**INSTRUCTIONS TO FOLLOW:** Each line from the first line of the entries through the line holding "- 识别关键变量和参数" is to be restated word for word; nothing else, and no picture, belongs in the answer.

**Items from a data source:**
==*==

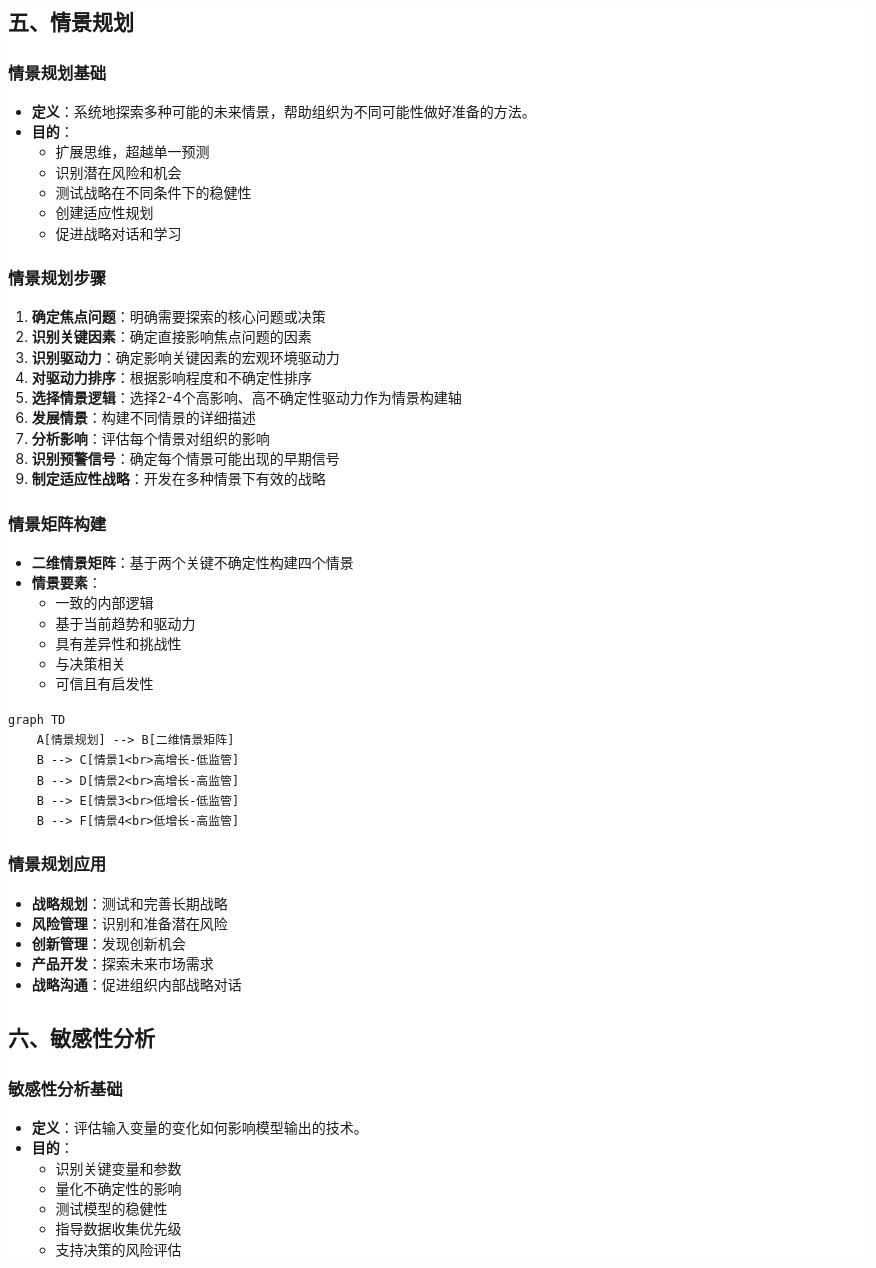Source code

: ## 五、情景规划

### 情景规划基础
- **定义**：系统地探索多种可能的未来情景，帮助组织为不同可能性做好准备的方法。
- **目的**：
  - 扩展思维，超越单一预测
  - 识别潜在风险和机会
  - 测试战略在不同条件下的稳健性
  - 创建适应性规划
  - 促进战略对话和学习

### 情景规划步骤
1. **确定焦点问题**：明确需要探索的核心问题或决策
2. **识别关键因素**：确定直接影响焦点问题的因素
3. **识别驱动力**：确定影响关键因素的宏观环境驱动力
4. **对驱动力排序**：根据影响程度和不确定性排序
5. **选择情景逻辑**：选择2-4个高影响、高不确定性驱动力作为情景构建轴
6. **发展情景**：构建不同情景的详细描述
7. **分析影响**：评估每个情景对组织的影响
8. **识别预警信号**：确定每个情景可能出现的早期信号
9. **制定适应性战略**：开发在多种情景下有效的战略

### 情景矩阵构建
- **二维情景矩阵**：基于两个关键不确定性构建四个情景
- **情景要素**：
  - 一致的内部逻辑
  - 基于当前趋势和驱动力
  - 具有差异性和挑战性
  - 与决策相关
  - 可信且有启发性

```mermaid
graph TD
    A[情景规划] --> B[二维情景矩阵]
    B --> C[情景1<br>高增长-低监管]
    B --> D[情景2<br>高增长-高监管]
    B --> E[情景3<br>低增长-低监管]
    B --> F[情景4<br>低增长-高监管]
```

### 情景规划应用
- **战略规划**：测试和完善长期战略
- **风险管理**：识别和准备潜在风险
- **创新管理**：发现创新机会
- **产品开发**：探索未来市场需求
- **战略沟通**：促进组织内部战略对话

## 六、敏感性分析

### 敏感性分析基础
- **定义**：评估输入变量的变化如何影响模型输出的技术。
- **目的**：
  - 识别关键变量和参数
  - 量化不确定性的影响
  - 测试模型的稳健性
  - 指导数据收集优先级
  - 支持决策的风险评估
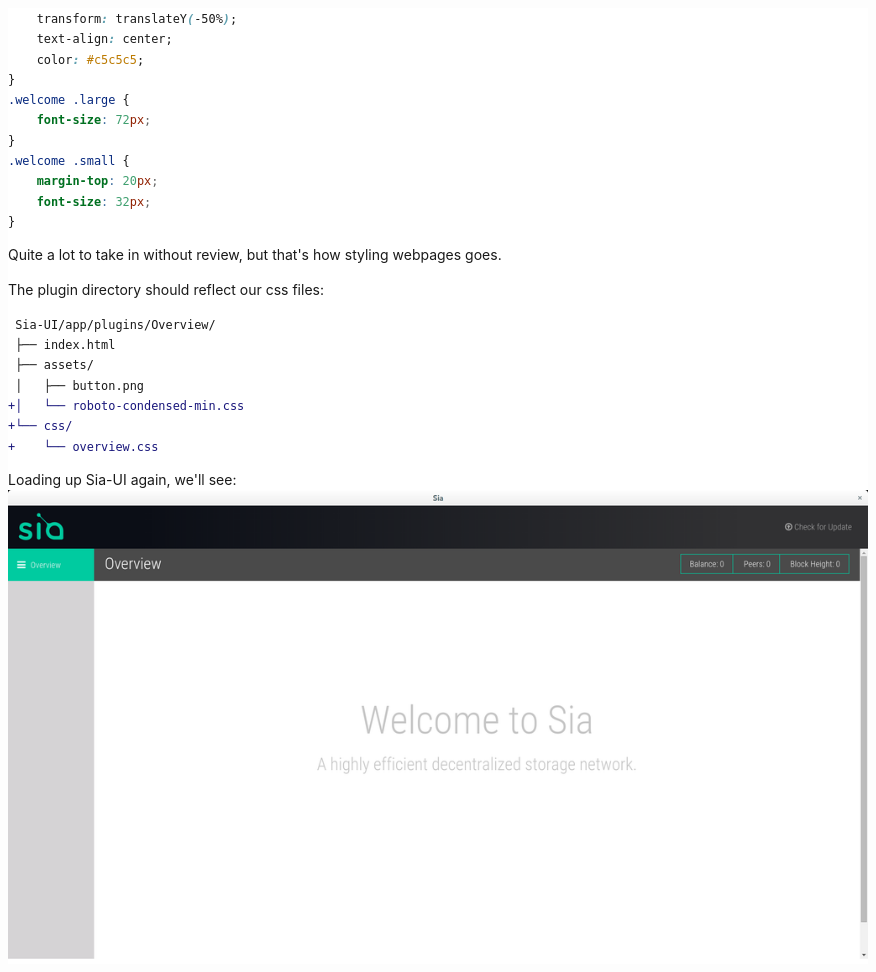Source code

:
 ```css
	transform: translateY(-50%);
	text-align: center;
	color: #c5c5c5;
}
.welcome .large {
	font-size: 72px;
}
.welcome .small {
	margin-top: 20px;
	font-size: 32px;
}
```

Quite a lot to take in without review, but that's how styling webpages goes. 

The plugin directory should reflect our css files:

```diff
 Sia-UI/app/plugins/Overview/
 ├── index.html
 ├── assets/
 │   ├── button.png
+│   └── roboto-condensed-min.css
+└── css/
+    └── overview.css
```

Loading up Sia-UI again, we'll see: ![Impressive plugin ain't it?](/doc/assets/styled-overview.png)
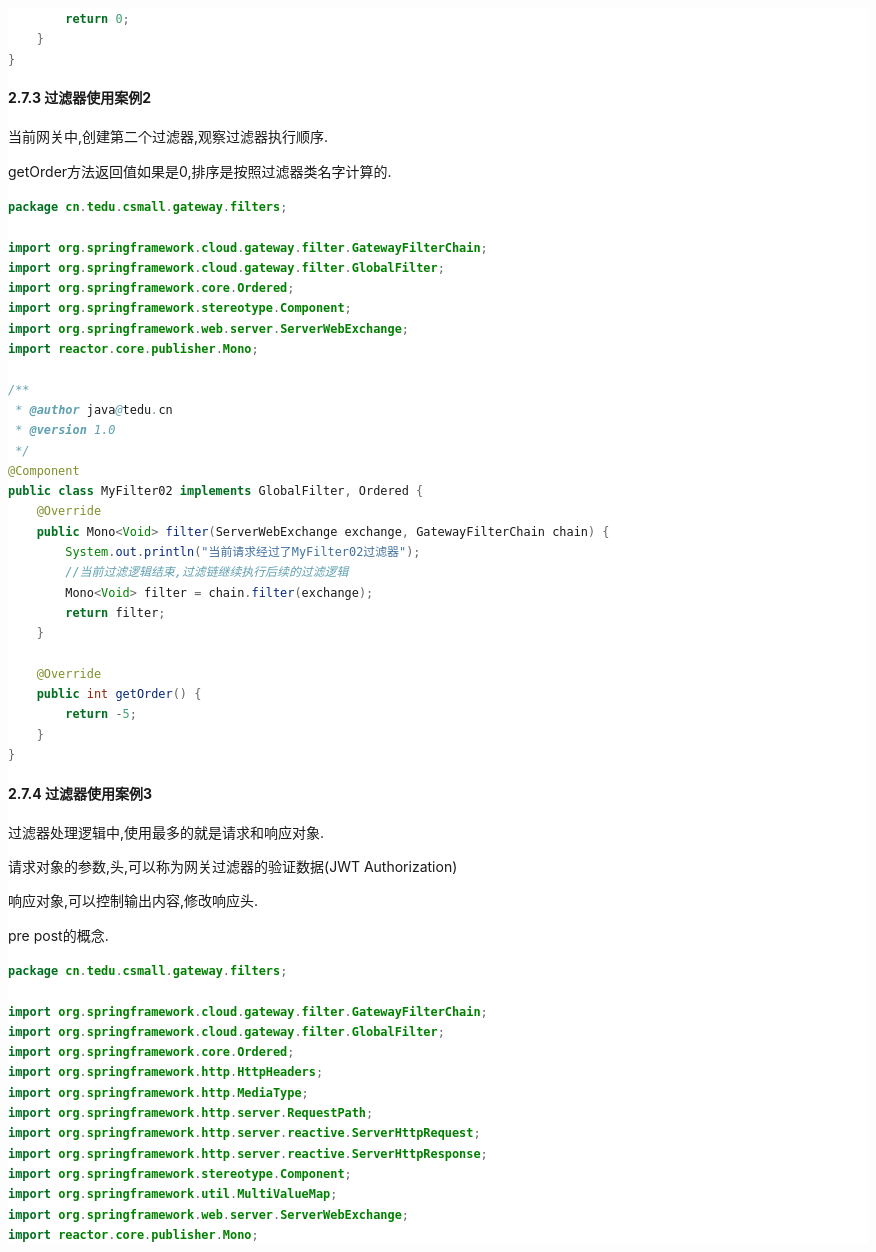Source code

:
 ```java
        return 0;
    }
}
```

#### 2.7.3 过滤器使用案例2

当前网关中,创建第二个过滤器,观察过滤器执行顺序.

getOrder方法返回值如果是0,排序是按照过滤器类名字计算的.

```java
package cn.tedu.csmall.gateway.filters;

import org.springframework.cloud.gateway.filter.GatewayFilterChain;
import org.springframework.cloud.gateway.filter.GlobalFilter;
import org.springframework.core.Ordered;
import org.springframework.stereotype.Component;
import org.springframework.web.server.ServerWebExchange;
import reactor.core.publisher.Mono;

/**
 * @author java@tedu.cn
 * @version 1.0
 */
@Component
public class MyFilter02 implements GlobalFilter, Ordered {
    @Override
    public Mono<Void> filter(ServerWebExchange exchange, GatewayFilterChain chain) {
        System.out.println("当前请求经过了MyFilter02过滤器");
        //当前过滤逻辑结束,过滤链继续执行后续的过滤逻辑
        Mono<Void> filter = chain.filter(exchange);
        return filter;
    }

    @Override
    public int getOrder() {
        return -5;
    }
}
```

#### 2.7.4 过滤器使用案例3

过滤器处理逻辑中,使用最多的就是请求和响应对象.

请求对象的参数,头,可以称为网关过滤器的验证数据(JWT Authorization)

响应对象,可以控制输出内容,修改响应头.

pre post的概念.

```java
package cn.tedu.csmall.gateway.filters;

import org.springframework.cloud.gateway.filter.GatewayFilterChain;
import org.springframework.cloud.gateway.filter.GlobalFilter;
import org.springframework.core.Ordered;
import org.springframework.http.HttpHeaders;
import org.springframework.http.MediaType;
import org.springframework.http.server.RequestPath;
import org.springframework.http.server.reactive.ServerHttpRequest;
import org.springframework.http.server.reactive.ServerHttpResponse;
import org.springframework.stereotype.Component;
import org.springframework.util.MultiValueMap;
import org.springframework.web.server.ServerWebExchange;
import reactor.core.publisher.Mono;
```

==*==

**ANSWER FOR THIS EXERCISE:**
Source code

: ## 五、情景规划

### 情景规划基础
- **定义**：系统地探索多种可能的未来情景，帮助组织为不同可能性做好准备的方法。
- **目的**：
  - 扩展思维，超越单一预测
  - 识别潜在风险和机会
  - 测试战略在不同条件下的稳健性
  - 创建适应性规划
  - 促进战略对话和学习

### 情景规划步骤
1. **确定焦点问题**：明确需要探索的核心问题或决策
2. **识别关键因素**：确定直接影响焦点问题的因素
3. **识别驱动力**：确定影响关键因素的宏观环境驱动力
4. **对驱动力排序**：根据影响程度和不确定性排序
5. **选择情景逻辑**：选择2-4个高影响、高不确定性驱动力作为情景构建轴
6. **发展情景**：构建不同情景的详细描述
7. **分析影响**：评估每个情景对组织的影响
8. **识别预警信号**：确定每个情景可能出现的早期信号
9. **制定适应性战略**：开发在多种情景下有效的战略

### 情景矩阵构建
- **二维情景矩阵**：基于两个关键不确定性构建四个情景
- **情景要素**：
  - 一致的内部逻辑
  - 基于当前趋势和驱动力
  - 具有差异性和挑战性
  - 与决策相关
  - 可信且有启发性

```mermaid
graph TD
    A[情景规划] --> B[二维情景矩阵]
    B --> C[情景1<br>高增长-低监管]
    B --> D[情景2<br>高增长-高监管]
    B --> E[情景3<br>低增长-低监管]
    B --> F[情景4<br>低增长-高监管]
```

### 情景规划应用
- **战略规划**：测试和完善长期战略
- **风险管理**：识别和准备潜在风险
- **创新管理**：发现创新机会
- **产品开发**：探索未来市场需求
- **战略沟通**：促进组织内部战略对话

## 六、敏感性分析

### 敏感性分析基础
- **定义**：评估输入变量的变化如何影响模型输出的技术。
- **目的**：
  - 识别关键变量和参数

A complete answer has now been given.